→ Problem to work on
Copy each line of the following data that contains "elbow".

--

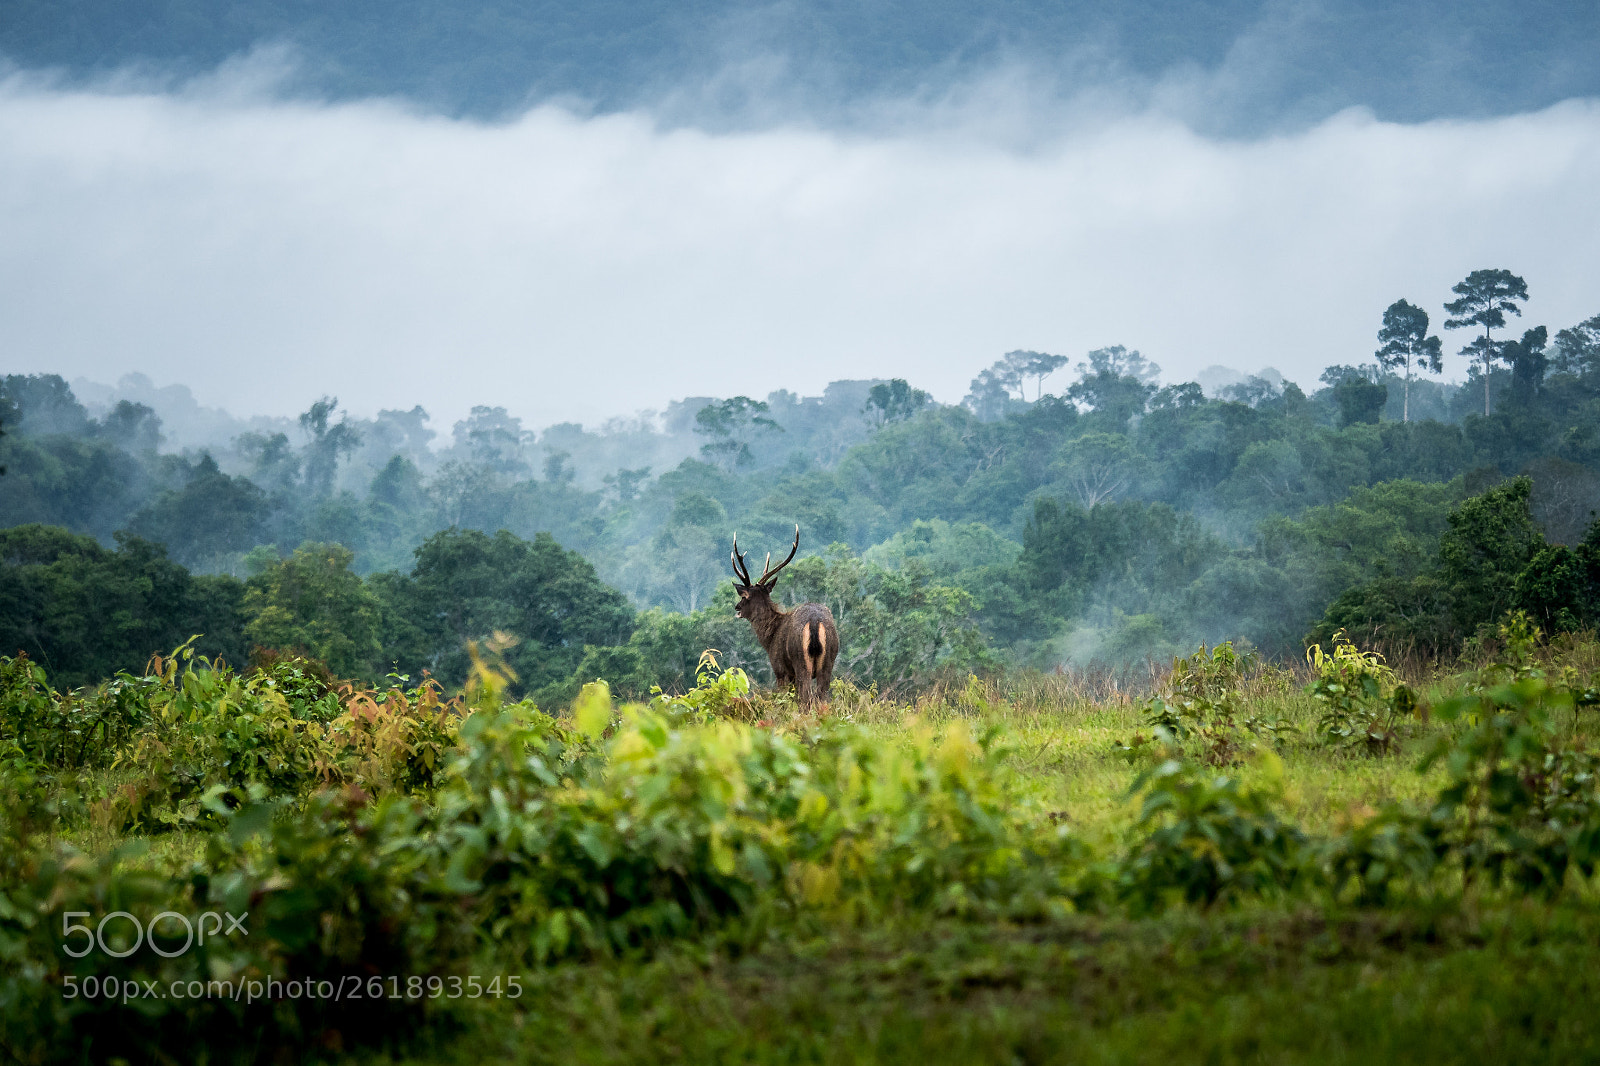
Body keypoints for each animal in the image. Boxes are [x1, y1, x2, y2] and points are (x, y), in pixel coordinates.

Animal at [730, 525, 839, 712]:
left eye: (744, 597)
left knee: (806, 696)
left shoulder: (780, 669)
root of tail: (815, 622)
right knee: (821, 695)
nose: (737, 608)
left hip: (800, 661)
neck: (769, 638)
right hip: (829, 660)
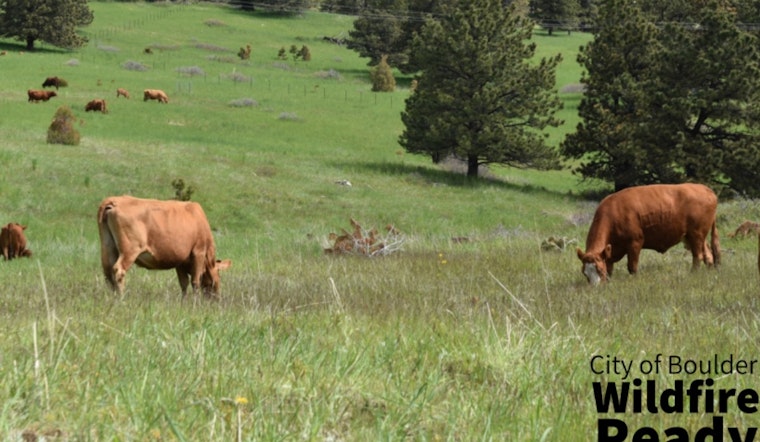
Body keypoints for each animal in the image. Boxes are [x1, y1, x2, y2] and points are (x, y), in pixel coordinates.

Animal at [98, 196, 231, 297]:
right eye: (218, 275)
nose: (217, 298)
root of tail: (114, 201)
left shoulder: (180, 260)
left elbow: (183, 283)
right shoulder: (199, 251)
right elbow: (195, 281)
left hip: (107, 247)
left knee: (108, 272)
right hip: (130, 249)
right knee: (118, 270)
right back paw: (121, 298)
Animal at [576, 183, 720, 285]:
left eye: (599, 270)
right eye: (585, 273)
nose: (595, 287)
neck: (613, 213)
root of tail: (705, 188)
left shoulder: (635, 243)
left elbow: (632, 267)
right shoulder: (610, 252)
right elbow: (610, 269)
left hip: (696, 235)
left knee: (698, 256)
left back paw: (693, 274)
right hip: (693, 237)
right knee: (708, 255)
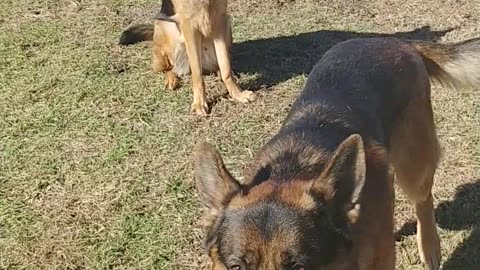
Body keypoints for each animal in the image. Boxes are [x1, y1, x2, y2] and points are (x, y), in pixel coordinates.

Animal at [119, 0, 255, 115]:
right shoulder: (190, 25)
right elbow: (197, 75)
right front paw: (199, 103)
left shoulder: (219, 20)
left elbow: (225, 66)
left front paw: (238, 94)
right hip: (166, 26)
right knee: (168, 69)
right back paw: (171, 79)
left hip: (227, 24)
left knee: (217, 66)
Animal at [193, 36, 480, 270]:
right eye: (236, 267)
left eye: (299, 268)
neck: (292, 169)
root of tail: (397, 41)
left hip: (413, 167)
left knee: (423, 199)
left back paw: (430, 248)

--

→ Solution for this problem
left elbow: (183, 283)
right elbow: (195, 281)
left elbow: (632, 267)
right elbow: (610, 269)
right elbow: (197, 75)
left elbow: (225, 66)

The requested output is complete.